Third, cytosolic Ca²⁺ oscillations are relayed to the matrix, causing oscillations in [Ca²⁺]_m superimposed onto the steady-state increasing [Ca²⁺]_m levels (252, 253). This is hypothetically allowed by the in-phase delayed Ca²⁺ efflux mediated by the NCLX Ca²⁺/Na⁺ antiporter, behind the instantly acting MCU. NCLX is inhibited by a higher ΔΨ _m, but due to higher ATP synthesis and concomitant H⁺ backflow via the ATP synthase c-ring, ΔΨ _m is partially diminished, leading to NCLX activation (129). The Ca²⁺ uniport via MCU is driven by the ΔΨ _m component of the protonmotive force Δp, whereas the electroneutral Ca²⁺/2Na⁺ antiport by NCLX is driven by the Na⁺-gradient, established by the Na⁺/H⁺ antiporter (NHE6), which is then driven by the ΔpH component of Δp.

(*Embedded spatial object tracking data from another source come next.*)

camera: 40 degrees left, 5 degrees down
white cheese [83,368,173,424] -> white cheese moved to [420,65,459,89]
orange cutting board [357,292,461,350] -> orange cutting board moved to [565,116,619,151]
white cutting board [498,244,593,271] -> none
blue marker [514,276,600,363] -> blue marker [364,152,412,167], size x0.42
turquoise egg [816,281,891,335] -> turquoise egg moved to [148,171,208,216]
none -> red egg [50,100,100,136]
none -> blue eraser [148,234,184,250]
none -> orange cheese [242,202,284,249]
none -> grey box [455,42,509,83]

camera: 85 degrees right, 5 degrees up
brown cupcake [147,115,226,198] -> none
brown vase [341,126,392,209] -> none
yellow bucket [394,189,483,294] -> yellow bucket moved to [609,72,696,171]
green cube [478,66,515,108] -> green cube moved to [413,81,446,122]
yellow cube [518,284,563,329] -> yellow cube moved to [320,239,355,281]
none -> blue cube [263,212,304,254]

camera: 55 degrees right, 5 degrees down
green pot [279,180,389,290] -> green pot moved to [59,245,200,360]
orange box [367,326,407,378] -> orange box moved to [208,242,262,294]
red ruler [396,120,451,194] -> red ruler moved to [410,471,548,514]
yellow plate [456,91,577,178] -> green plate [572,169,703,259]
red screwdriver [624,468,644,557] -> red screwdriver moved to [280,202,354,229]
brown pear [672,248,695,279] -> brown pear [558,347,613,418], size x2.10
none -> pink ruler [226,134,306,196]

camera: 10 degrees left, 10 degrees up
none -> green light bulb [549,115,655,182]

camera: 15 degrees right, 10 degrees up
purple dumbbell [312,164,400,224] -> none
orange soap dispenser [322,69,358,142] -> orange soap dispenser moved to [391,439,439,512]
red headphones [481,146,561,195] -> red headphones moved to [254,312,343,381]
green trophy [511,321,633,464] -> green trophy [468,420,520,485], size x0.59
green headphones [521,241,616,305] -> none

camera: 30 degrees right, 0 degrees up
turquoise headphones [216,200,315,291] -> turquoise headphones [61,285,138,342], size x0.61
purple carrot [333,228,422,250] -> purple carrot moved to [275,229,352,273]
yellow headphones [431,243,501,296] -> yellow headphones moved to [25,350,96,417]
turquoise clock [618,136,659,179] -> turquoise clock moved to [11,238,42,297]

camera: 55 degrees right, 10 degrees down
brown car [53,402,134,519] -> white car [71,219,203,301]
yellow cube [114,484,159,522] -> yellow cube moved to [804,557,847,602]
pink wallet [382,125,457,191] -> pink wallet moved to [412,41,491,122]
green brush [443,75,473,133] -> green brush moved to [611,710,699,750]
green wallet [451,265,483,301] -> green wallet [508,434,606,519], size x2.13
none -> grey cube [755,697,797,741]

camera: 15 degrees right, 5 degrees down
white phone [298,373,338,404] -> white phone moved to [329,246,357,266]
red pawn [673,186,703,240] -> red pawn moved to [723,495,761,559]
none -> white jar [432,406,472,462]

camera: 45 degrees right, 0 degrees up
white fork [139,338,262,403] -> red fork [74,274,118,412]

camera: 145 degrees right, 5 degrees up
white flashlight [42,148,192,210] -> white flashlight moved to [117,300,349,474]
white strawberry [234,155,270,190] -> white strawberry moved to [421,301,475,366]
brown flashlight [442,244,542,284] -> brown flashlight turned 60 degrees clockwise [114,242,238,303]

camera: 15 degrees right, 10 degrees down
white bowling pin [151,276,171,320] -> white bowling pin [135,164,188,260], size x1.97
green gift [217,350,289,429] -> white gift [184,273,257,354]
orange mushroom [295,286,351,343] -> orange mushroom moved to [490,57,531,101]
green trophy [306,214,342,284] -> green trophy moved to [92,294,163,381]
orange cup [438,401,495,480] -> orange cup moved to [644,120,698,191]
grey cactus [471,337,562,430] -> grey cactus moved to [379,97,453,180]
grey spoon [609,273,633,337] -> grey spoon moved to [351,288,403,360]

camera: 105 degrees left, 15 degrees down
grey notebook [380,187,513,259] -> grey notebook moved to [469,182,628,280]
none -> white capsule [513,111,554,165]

Fourth, besides the matrix mt-sAC, the resulting [Ca²⁺]_m elevation activates matrix dehydrogenases (42, 164, 218) in the set pace, specifically: (i) the 8-MDa multienzyme complex of pyruvate dehydrogenase (PDH), in which Ca²⁺ binds to heterodimers of the E2 PDH subunit and the catalytic subunit of pyruvate dehydrogenase phosphatase (PDP1c) within the core of the complex, which leads to the PDP1-mediated dephosphorylation of E1 subunits. The PDH-complex contains a hollow core of numerous dihydrolipoate acetyltransferase subunits (E2), plus 12 E3-binding subunits (E3BP). E3BP attaches subunits of pyruvate decarboxylase (E1) and dihydrolipoate dehydrogenase (E3). Since the phosphorylated E1 causes the inhibition of the overall PDH reaction, the Ca²⁺-activated dephosphorylation is therefore the key event for the PDH activation (42).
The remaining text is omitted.